Focus on marketing. Focus on positive experiences. Focus on marketing (did I just say it twice?).

For a technical ninja like you, thinking about scalability is the easiest task. But this is not the biggest part of a startup. The most difficult:

1. To do something that people will enjoy with pleasure
2. because you solve their problem (about which they know or maybe on the contrary, did not even suspect)
3. and tell other people about your application, both on the Internet and in real life, so that many people know that you exist
4. and they could buy what you sell (this is the main purpose for which, from the very beginning of time, there is an advertisement)
')
In other words, your talk about scalability is just fear and an attempt to replace marketing decisions with technical solutions, simply because you do not know how to market your product. Yes Yes.
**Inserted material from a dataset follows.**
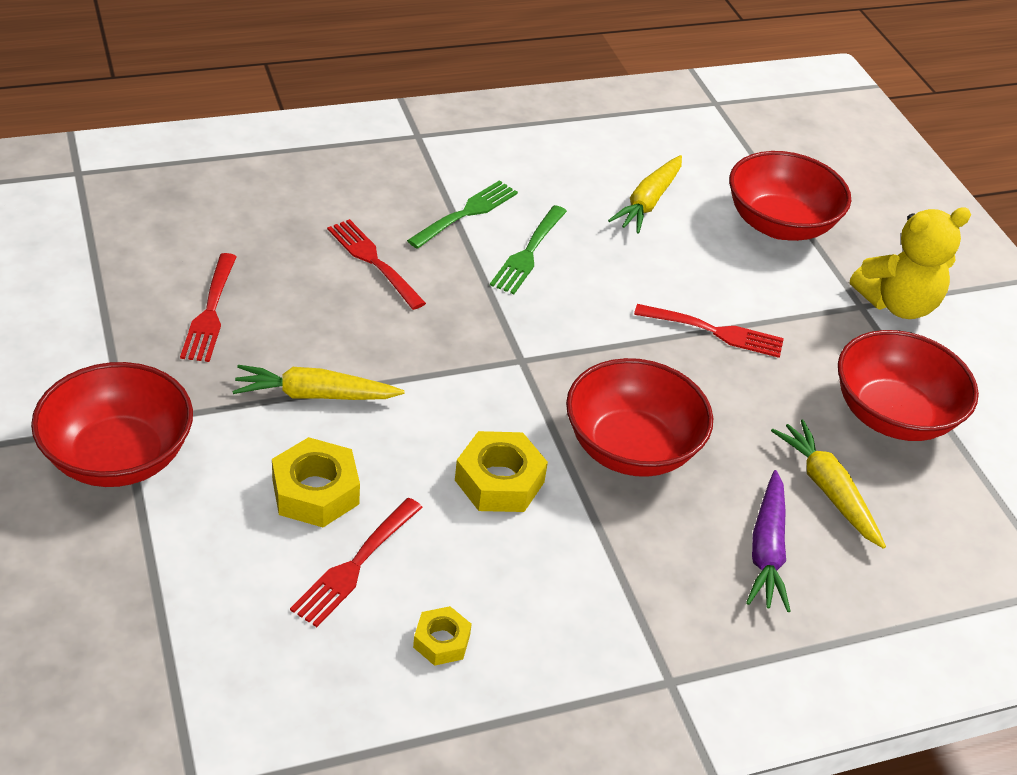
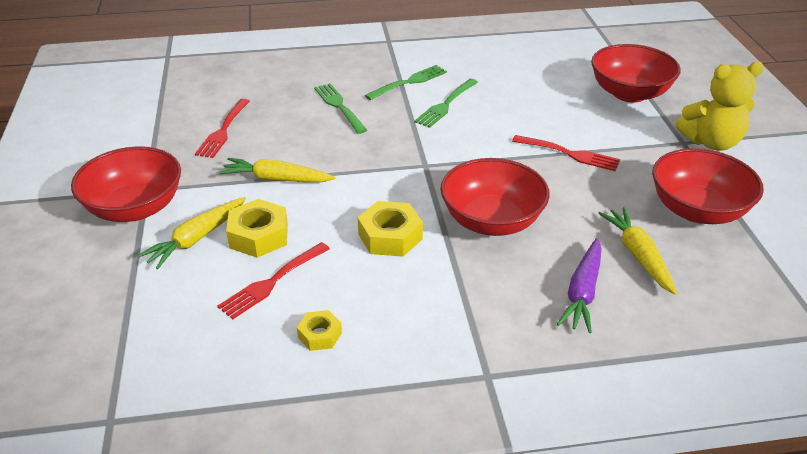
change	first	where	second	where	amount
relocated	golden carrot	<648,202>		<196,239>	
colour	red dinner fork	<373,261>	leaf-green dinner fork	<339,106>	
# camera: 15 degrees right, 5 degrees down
That is why you should love the product that you make. Love and trust. Telling people not about what your wonderful web application can do, but about how your application can be useful for them and how their lives will change for the better after they start using it.

Most startups die from the fact that they do not have enough users (or not at all), but I have not heard of any case where the cause of death was the inability to scale the application under the sudden emergence of a million visitors.

Translator's Notes:
1. The opinion of the translator is 95% identical to the opinion of the author of the article :-)
2. If someone says that in this context, to translate "Really." Is more correct as "In nature." And not "Yes, yes.", I am ready for a duel in V.K. Muller
3. The term customer is translated not as a client, but as a user, which sounds more familiar to web applications in Russian. Yes, we are all actually customers of habrahabr.ru - but still it’s more common in Russian to think of us as visitors or users.